Each plot reports the Q-value computed by each agent when it exits the maze. 2 agents (purple), 4 agents (green), 8 agents (red), 16 agents (blue), 32 agents (yellow). The width represents the standard deviation, while the solid line the mean. Both quantities are computed over 50 simulations.

From a performance point of view, DQ-RTS outperforms Q-RTS both in broadcast and local communication scenarios. However, it is important to note that the communication overhead of those algorithms is quite different. For each iteration, DQ-RTS sends a total of \(N(N-1)\) updates packages, while Q-RTS just needs 2N updates message. The aforementioned retransmission protocol was used to reduce the negative effect of the added communication overhead. The effectiveness of the protocol is proportional to the sparsity of the communications between agents, and it manages to cut up to 60% of the communication overhead for the bigger environment with more distributed agents.

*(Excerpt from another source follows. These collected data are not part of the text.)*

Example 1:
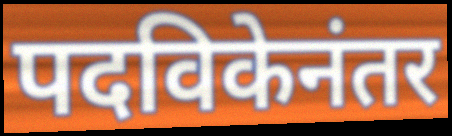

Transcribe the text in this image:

पदविकेनंतर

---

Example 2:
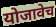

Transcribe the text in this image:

योजावेच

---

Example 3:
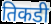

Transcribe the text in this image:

तिकडी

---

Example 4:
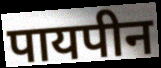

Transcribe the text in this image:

पायपीन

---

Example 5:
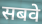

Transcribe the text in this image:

सबवे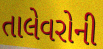
તાલેવરોની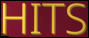
HITS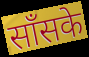
साँसके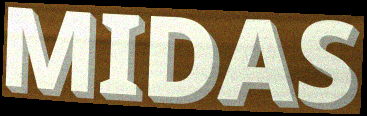
MIDAS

We presented the results in terms of the number of iterations needed to reach convergence. However, with a growing number of agents during each iteration, the number of computations that they have to perform increases too. Each update message received has to be compared to the local swarm table. The timing of the iteration depends mainly on the number of agents, as it increases with increasing agents. Iterations take less time if the communication network is more sparse, and that can lead to faster convergence times. Distributed computing for DQ-RTS, in comparison with the central paradigm of Q-RTS, requires less time to reach convergence with a typical speed-up factor in the range 4.5-5.5. Data and methods for the timing comparison can be found in the supplementary material (Supplementary Information).

Discussion

DQ-RTS extends the implementability of Q-RTS to decentralized scenarios. This framework improves the robustness of the system by the elimination of the central aggregation node. Results show that in the presence of ideal communications, the performance of DQ-RTS and Q-RTS are equivalent (the swarm knowledge matrix is locally estimated by each agent). Vice-versa, in the case of real communication (with failures) DQ-RTS proved to be superior for every range of communication investigated. This is caused primarily by the use of the retransmission protocol, presented in the “Optimization of sent messages” section.

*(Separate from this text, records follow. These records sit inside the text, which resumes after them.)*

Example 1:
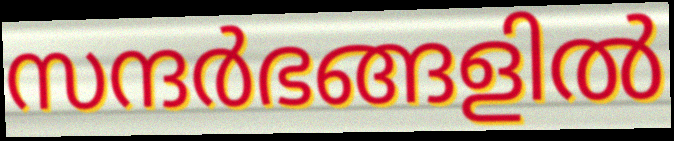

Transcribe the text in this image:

സന്ദർഭങ്ങളിൽ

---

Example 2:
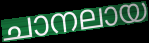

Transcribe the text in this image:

ചാനലായ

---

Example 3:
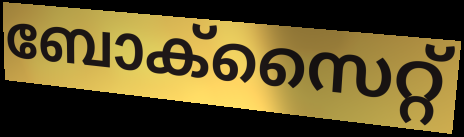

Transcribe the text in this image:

ബോക്സൈറ്റ്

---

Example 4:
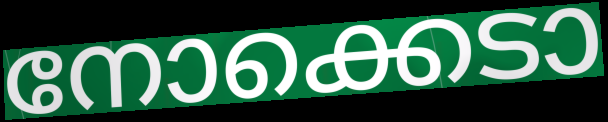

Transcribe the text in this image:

നോക്കെടാ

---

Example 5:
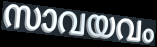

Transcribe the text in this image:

സാവയവം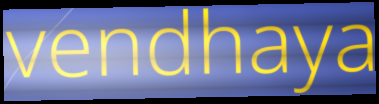
vendhaya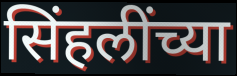
सिंहलींच्याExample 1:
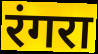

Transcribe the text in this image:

रंगरा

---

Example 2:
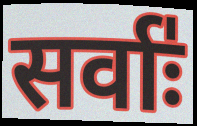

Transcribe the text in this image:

सर्वाः॑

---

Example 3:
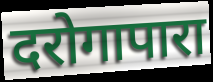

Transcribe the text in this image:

दरोगापारा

DQ-RTS outperforms Q-RTS since it is executed in parallel over a various number of agents. Q-RTS is executed on a single machine then the agent receives an update policy before taking the action. The time per iteration can be reduced by using a central node with more computational power, but that is not the case for edge computing. DQ-RTS is particularly fast in convergence time when the agent communicates sporadically; only relevant updates are sent when a communication appears, saving time. When the communication range decreases, the number of iterations to reach convergence increases. However, the time per iteration is reduced, resulting in overall faster convergence times. There is a trade-off between the sparsity of the network and the performance. When the network becomes too sparse, agents may fail to converge.

The messages between agents can cause a communication overhead. In this paper, solutions for this problem have not been investigated, but using a token system to transmit the update or to limit the number of agent-to-agent messages to a fixed number during the communication phase could be a solution.

Figure 5

Possible hardware implementation for the selection of unique Q matrix indices inside of the history vector, the sorted values of the state-action couples in the transmission buffer are serialized, then using a delay block as a flip-flop we compare each value with the previous one and use the output of the comparison to select values to send to the trasmission module only when they differ, ensuring the unicity of the trasmitted update messages.

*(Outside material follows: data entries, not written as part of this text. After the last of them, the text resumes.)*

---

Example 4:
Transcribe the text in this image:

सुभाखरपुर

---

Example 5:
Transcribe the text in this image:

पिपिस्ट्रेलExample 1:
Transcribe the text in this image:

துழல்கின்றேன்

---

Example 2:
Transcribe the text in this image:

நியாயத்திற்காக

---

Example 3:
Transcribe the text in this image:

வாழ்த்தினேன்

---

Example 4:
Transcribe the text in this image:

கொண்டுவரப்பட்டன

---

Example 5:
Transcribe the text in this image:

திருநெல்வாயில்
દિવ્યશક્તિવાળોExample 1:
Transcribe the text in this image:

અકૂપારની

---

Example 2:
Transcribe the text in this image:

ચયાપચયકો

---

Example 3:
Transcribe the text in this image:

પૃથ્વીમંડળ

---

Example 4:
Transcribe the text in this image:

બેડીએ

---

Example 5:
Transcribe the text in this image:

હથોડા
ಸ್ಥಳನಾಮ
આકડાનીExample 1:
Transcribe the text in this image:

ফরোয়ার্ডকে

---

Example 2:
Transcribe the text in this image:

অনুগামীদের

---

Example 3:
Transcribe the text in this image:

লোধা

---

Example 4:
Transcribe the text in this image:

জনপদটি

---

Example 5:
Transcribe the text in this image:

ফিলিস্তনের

Another important aspect of the DQ-RTS is the possibility of being easily implemented in hardware digital circuits (such as Field Programmable Gate Array, FPGA) because it shares most of its structure with the Q-RTS that was fully implemented in FPGA²² and, at the moment of writing, it is the only FPGA-implementable MARL algorithm in the literature. In such a scenario, DQ-RTS could be implemented with minor modifications from Q-RTS. It is necessary to introduce two additional modules. A memory to be used for the storing of the past iterations and a circuit to select the values to be sent to each agent. A possible architecture is shown in Fig. 5.